↓↓↓
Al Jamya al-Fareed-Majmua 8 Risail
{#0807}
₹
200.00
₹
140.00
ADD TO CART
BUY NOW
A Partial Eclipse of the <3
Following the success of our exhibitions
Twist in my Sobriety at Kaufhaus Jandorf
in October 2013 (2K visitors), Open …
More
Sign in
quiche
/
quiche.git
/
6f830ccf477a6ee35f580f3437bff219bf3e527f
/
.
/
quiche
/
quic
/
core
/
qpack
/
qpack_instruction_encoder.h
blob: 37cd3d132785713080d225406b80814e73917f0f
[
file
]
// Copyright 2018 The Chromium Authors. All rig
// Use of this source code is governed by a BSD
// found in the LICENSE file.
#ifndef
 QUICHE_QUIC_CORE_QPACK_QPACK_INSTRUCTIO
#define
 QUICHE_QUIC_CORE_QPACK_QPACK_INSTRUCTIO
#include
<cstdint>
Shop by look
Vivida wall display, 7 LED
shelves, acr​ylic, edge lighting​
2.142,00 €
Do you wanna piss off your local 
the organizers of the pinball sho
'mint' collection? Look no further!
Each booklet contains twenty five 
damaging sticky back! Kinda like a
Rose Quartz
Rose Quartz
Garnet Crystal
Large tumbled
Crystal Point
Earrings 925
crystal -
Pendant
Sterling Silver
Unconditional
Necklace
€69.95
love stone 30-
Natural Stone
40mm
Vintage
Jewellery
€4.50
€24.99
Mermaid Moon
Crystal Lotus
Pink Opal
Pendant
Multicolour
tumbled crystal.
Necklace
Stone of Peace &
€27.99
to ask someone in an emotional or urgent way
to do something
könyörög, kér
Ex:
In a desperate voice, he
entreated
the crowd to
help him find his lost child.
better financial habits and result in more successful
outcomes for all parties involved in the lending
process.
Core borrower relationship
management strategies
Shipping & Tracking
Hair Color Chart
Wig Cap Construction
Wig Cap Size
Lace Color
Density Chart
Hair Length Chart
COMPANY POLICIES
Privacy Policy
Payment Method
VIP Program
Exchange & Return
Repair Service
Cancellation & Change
↑↑↑
→ ASSIGNMENT
Reproduce all of the lines above word for word, keeping them in the same order.

→ REPLY TO THE TASK
Al Jamya al-Fareed-Majmua 8 Risail
{#0807}
₹
200.00
₹
140.00
ADD TO CART
BUY NOW
A Partial Eclipse of the <3
Following the success of our exhibitions
Twist in my Sobriety at Kaufhaus Jandorf
in October 2013 (2K visitors), Open …
More
Sign in
quiche
/
quiche.git
/
6f830ccf477a6ee35f580f3437bff219bf3e527f
/
.
/
quiche
/
quic
/
core
/
qpack
/
qpack_instruction_encoder.h
blob: 37cd3d132785713080d225406b80814e73917f0f
[
file
]
// Copyright 2018 The Chromium Authors. All rig
// Use of this source code is governed by a BSD
// found in the LICENSE file.
#ifndef
 QUICHE_QUIC_CORE_QPACK_QPACK_INSTRUCTIO
#define
 QUICHE_QUIC_CORE_QPACK_QPACK_INSTRUCTIO
#include
<cstdint>
Shop by look
Vivida wall display, 7 LED
shelves, acr​ylic, edge lighting​
2.142,00 €
Do you wanna piss off your local 
the organizers of the pinball sho
'mint' collection? Look no further!
Each booklet contains twenty five 
damaging sticky back! Kinda like a
Rose Quartz
Rose Quartz
Garnet Crystal
Large tumbled
Crystal Point
Earrings 925
crystal -
Pendant
Sterling Silver
Unconditional
Necklace
€69.95
love stone 30-
Natural Stone
40mm
Vintage
Jewellery
€4.50
€24.99
Mermaid Moon
Crystal Lotus
Pink Opal
Pendant
Multicolour
tumbled crystal.
Necklace
Stone of Peace &
€27.99
to ask someone in an emotional or urgent way
to do something
könyörög, kér
Ex:
In a desperate voice, he
entreated
the crowd to
help him find his lost child.
better financial habits and result in more successful
outcomes for all parties involved in the lending
process.
Core borrower relationship
management strategies
Shipping & Tracking
Hair Color Chart
Wig Cap Construction
Wig Cap Size
Lace Color
Density Chart
Hair Length Chart
COMPANY POLICIES
Privacy Policy
Payment Method
VIP Program
Exchange & Return
Repair Service
Cancellation & Change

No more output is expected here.